**Work task:** Return all of the entries below, word for word. Omit each picture.
Provided entries below:
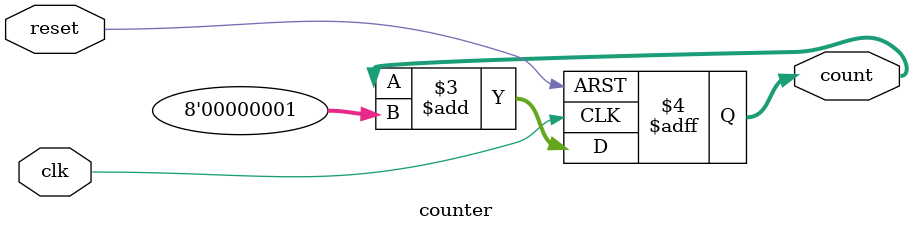
<source format=v>

`timescale 1ns / 1ns
module counter (count, clk, reset);
output [7:0] count;
input clk, reset;

reg [7:0] count;
parameter tpd_reset_to_count = 3;
parameter tpd_clk_to_count   = 2;

function [7:0] increment;
input [7:0] val;
reg [3:0] i;
reg carry;
  begin
    increment = val;
    carry = 1'b1;
    /* 
     * Exit this loop when carry == zero, OR all bits processed 
     */ 
    for (i = 4'b0; ((carry == 4'b1) && (i <= 7));  i = i+ 4'b1)
       begin
         increment[i] = val[i] ^ carry;
         carry = val[i] & carry;
       end
  end       
endfunction

/*
always @ (posedge clk or posedge reset)
  if (reset)
     count = #tpd_reset_to_count 8'h00;
  else
     count <= #tpd_clk_to_count increment(count);
*/

/***************************************************************** 
Use the following block to make the design synthesizable.
******************************************************************/

always @ (posedge clk or posedge reset)
  if (reset)
     count <= 8'h00;
  else
     count <= count + 8'h01;

endmodule

</source>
End of Provided entries.
**Answer to this task:**
<source format=v>

`timescale 1ns / 1ns
module counter (count, clk, reset);
output [7:0] count;
input clk, reset;

reg [7:0] count;
parameter tpd_reset_to_count = 3;
parameter tpd_clk_to_count   = 2;

function [7:0] increment;
input [7:0] val;
reg [3:0] i;
reg carry;
  begin
    increment = val;
    carry = 1'b1;
    /* 
     * Exit this loop when carry == zero, OR all bits processed 
     */ 
    for (i = 4'b0; ((carry == 4'b1) && (i <= 7));  i = i+ 4'b1)
       begin
         increment[i] = val[i] ^ carry;
         carry = val[i] & carry;
       end
  end       
endfunction

/*
always @ (posedge clk or posedge reset)
  if (reset)
     count = #tpd_reset_to_count 8'h00;
  else
     count <= #tpd_clk_to_count increment(count);
*/

/***************************************************************** 
Use the following block to make the design synthesizable.
******************************************************************/

always @ (posedge clk or posedge reset)
  if (reset)
     count <= 8'h00;
  else
     count <= count + 8'h01;

endmodule

</source>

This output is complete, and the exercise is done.